KOMPAS.com - Para ahli mengatakan varian Delta COVID-19 menimbulkan ancaman karena tingkat penularan yang lebih tinggi daripada varian lain.
Selain itu, biasanya varian ini akan menyebabkan gejala tertentu yang dapat menyebabkan seseorang lebih lama menjalani rawat inap di rumah sakit.
Menurut Organisasi Kesehatan Dunia (WHO), varian Delta, juga dikenal sebagai B.1.617.2, pertama kali terdeteksi di India tetapi sejak itu muncul di lebih dari 70 negara.
Baca juga: Kasus Covid-19 Melonjak, Pemkab Wonogiri Siapkan Tempat Isolasi di Desa
Merangkum dari Healthline, varian ini tidak hanya menyebar lebih mudah daripada strain sebelumnya, tetapi juga dapat menyebabkan penyakit yang lebih parah.

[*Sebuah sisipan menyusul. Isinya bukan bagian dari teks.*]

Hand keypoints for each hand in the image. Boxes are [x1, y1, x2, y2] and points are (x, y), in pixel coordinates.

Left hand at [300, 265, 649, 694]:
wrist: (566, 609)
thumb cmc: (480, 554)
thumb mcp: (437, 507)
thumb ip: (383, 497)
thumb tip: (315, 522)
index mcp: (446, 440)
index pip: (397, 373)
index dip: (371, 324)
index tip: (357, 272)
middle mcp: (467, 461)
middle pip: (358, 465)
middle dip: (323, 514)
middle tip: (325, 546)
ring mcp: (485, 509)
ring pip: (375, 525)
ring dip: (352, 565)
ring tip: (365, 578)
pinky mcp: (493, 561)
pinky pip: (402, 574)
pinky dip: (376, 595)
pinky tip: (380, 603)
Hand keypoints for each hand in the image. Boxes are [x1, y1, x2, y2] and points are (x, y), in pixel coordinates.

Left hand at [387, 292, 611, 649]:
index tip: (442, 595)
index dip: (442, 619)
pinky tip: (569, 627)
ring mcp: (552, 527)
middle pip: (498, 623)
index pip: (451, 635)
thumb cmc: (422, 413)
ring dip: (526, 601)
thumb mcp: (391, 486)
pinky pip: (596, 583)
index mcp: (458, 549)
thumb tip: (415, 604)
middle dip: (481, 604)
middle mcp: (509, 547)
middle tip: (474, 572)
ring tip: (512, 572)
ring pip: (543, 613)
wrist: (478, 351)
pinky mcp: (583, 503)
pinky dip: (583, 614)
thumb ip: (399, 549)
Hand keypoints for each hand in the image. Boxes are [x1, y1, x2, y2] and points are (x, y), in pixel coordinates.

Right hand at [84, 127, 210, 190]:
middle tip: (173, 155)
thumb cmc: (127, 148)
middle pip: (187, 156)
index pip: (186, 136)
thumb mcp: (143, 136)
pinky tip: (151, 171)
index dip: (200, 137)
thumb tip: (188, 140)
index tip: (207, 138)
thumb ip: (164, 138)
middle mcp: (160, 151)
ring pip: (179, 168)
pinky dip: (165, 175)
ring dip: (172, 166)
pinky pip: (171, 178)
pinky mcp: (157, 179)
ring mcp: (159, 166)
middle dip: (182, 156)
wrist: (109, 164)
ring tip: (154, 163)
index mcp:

Beberapa peneliti telah mengatakan bahwa vaksin sudah terbukti dapat melawan varian ini.
Kondisi ini sangat mengkhawatirkan bagi orang yang tidak divaksinasi dan mereka yang memiliki respons kekebalan yang lebih lemah terhadap virus.
Amerika Serikat dan Inggris telah sepenuhnya memvaksinasi sekitar 43 persen dari populasi mereka.
Namun, karena varian Delta lebih sering menginfeksi warga di Inggris Raya dalam beberapa pekan terakhir, negara tersebut mengalami lonjakan kasus COVID-19 .
Lonjakan serupa dalam kasus terlihat di India ketika varian Delta menyebar luas.
Para ahli mengatakan ini karena varian ini lebih mudah menular.
Baca juga: Jokowi Targetkan Vaksinasi Covid-19 Capai 1 Juta Suntikan Per Hari Mulai Awal Juli
Menteri Kesehatan Inggris Matt Hancock mengatakan akhir pekan lalu bahwa varian Delta sekitar 40 persen lebih mudah menular daripada varian Alpha.
Mengutip dari New York Times, dokter di China menemukan bahwa ketika varian Delta menyebar ke seluruh negeri, orang-orang memiliki gejala yang berbeda dan lebih parah daripada yang dilaporkan sebelumnya.
Ketika seseorang terinfeksi virus ini, biasanya ia akan mengalami demam.
Namun, tingkat virus dalam tubuh lebih tinggi dari varian lainnya.
Hal ini menyebabkan banyak orang mengalami sakit parah dalam 3 atau 4 hari sejak terinfeksi.